Very often, models can be improved by incorporating external knowledge which usually results in a lower training loss and better generalization. In case of bag-of-words data, we could use, for example, co-occurrence data to guide the training which we demonstrate with a simple example. For the input data, we use movie keywords with a simple inverse weighting scheme and we only consider the most frequent keywords.
The model is an auto-encoder with with a single hidden layer and tied weights. Without any extra knowledge, the auto-encoder learns a compressed representation of the data which is good at reconstructing it. With a co-occurrence matrix as the prior information, we can encourage the model to learn representations that are semantically more useful. The prior can be written as:
P ~ exp(x_hat * C * x_hat.T)
In case of gradient ascent, the cost function can be extended as follows:
L_new = L + log(exp(x_hat * C * x_hat.T))
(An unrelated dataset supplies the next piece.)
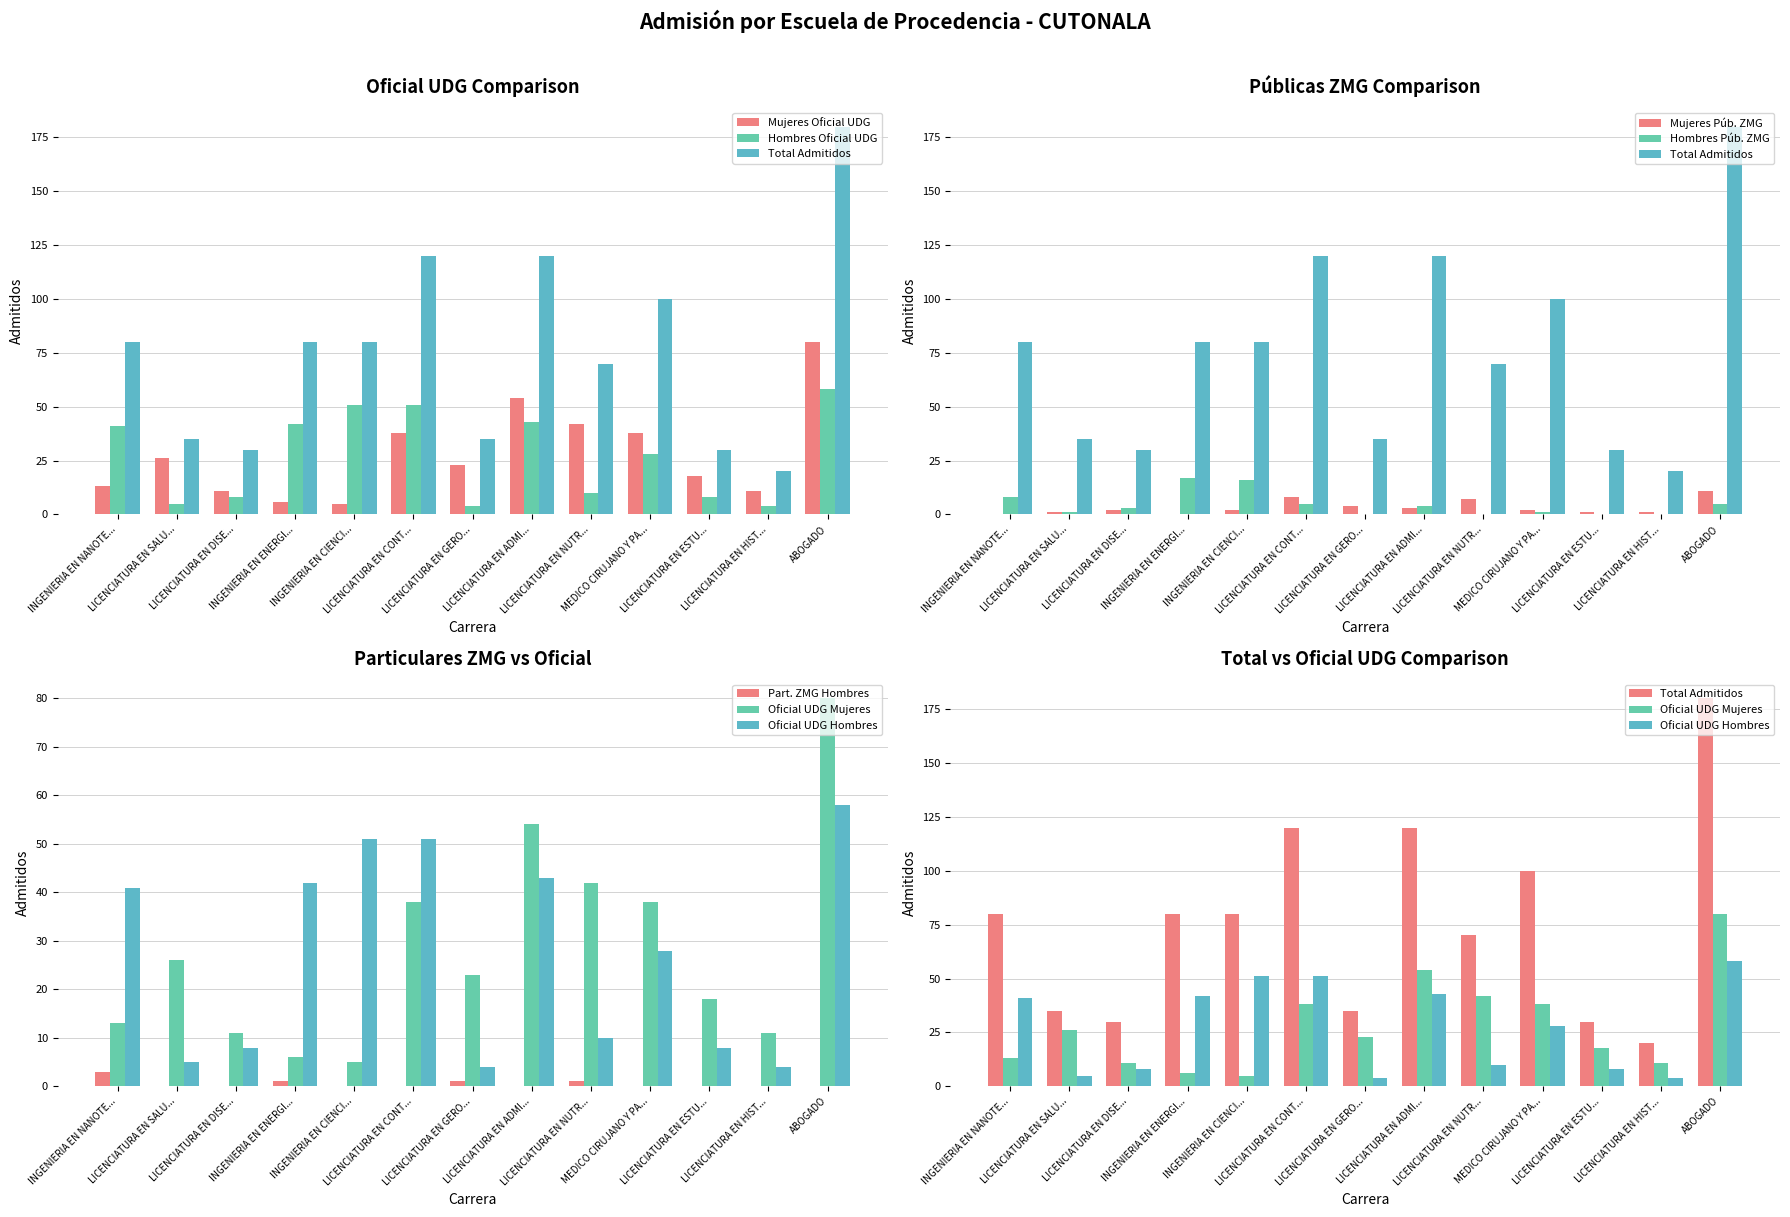

The value of oficial UDG (Mujeres) at LICENCIATURA EN CONT... is 38. True or false?

True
If we think of x_hat as labels, P is higher for more likely label combinations while P is low or zero for pairs of labels that rarely or never occur in existing data. Therefore, we encourage the model to focus on reconstructions with correlated pairs of keywords and hopefully avoid pairs that are extremely unlikely or even useless.
In general, the aim of priors is to encode possible patterns or structure in the data. In case of the co-occurrence matrix, we tell the model how likely the occurrence of two keywords is. For instance, a good match for “vampire” could be “supernatural”, while “newspaper” is much more unlikely, or “cowboy” and “ranch” as a good example, but not “cowboy” and “car”. Of course the latter might be possible, but more likely combinations should be weighted higher.
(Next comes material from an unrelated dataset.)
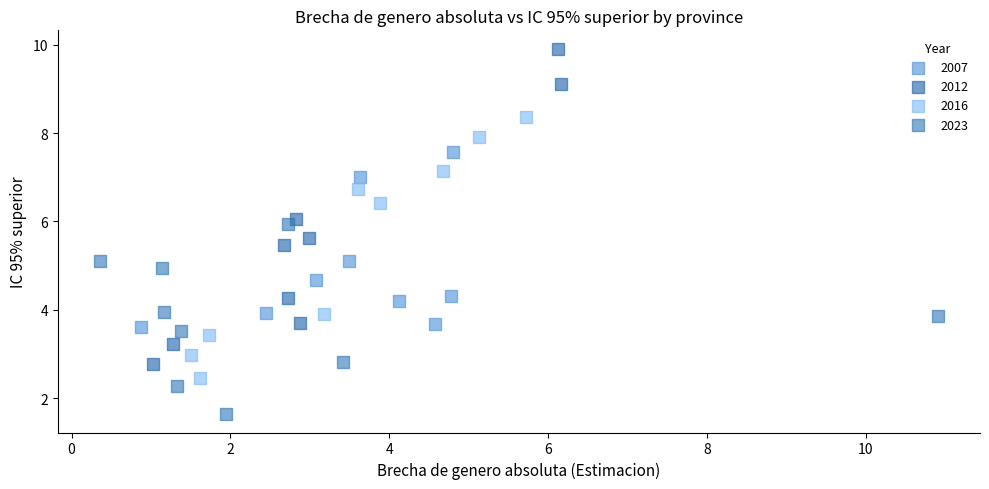

Which series contains the highest Y value?

2012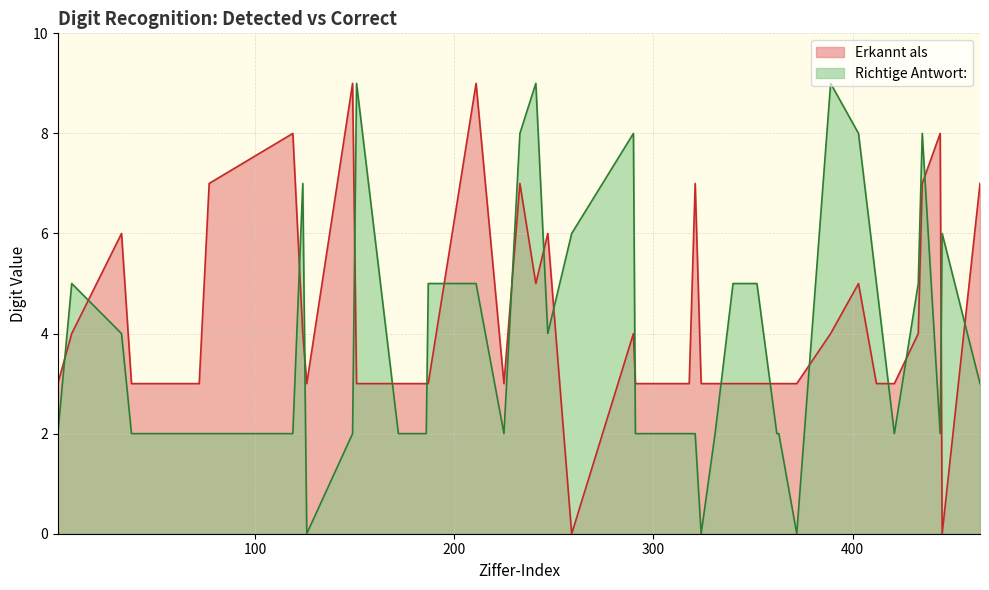

What is the approximate value of Erkannt als at 433?

4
In terms of training it means that if x_hat, the reconstruction with the current model parameters, contains a lot of “cowboy” & “car” pairs, the loss is much higher than for pairs of “cowboy” & “ranch”. Without the prior, the model would only focus on the reconstruction aspect but would have no chance to favor reconstructions which are more likely according to the co-occurrence data (the prior).
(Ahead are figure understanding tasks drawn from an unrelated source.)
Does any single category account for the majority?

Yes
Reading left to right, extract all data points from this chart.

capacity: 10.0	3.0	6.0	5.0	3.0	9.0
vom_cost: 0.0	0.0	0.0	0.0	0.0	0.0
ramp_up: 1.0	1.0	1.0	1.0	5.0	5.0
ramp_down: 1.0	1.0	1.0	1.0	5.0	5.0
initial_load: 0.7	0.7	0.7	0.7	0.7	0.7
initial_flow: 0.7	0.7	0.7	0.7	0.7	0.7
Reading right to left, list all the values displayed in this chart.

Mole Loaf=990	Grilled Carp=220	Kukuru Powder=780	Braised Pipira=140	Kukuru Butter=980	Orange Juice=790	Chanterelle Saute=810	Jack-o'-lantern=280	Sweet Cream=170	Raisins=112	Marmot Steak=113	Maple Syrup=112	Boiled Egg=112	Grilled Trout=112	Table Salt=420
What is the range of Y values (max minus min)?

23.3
In a nutshell, prior data can be extremely powerful if correctly incorporated into a model. For instance, in a multi-label setting, like movies genres, we can encode disjoint and coherent groups of labels to avoid useless models outputs, or at least penalizing them accordingly. This way, combinations like “war/western” or “family/crime” are less frequent, while “horror/scifi” or “musical/romance” are more common.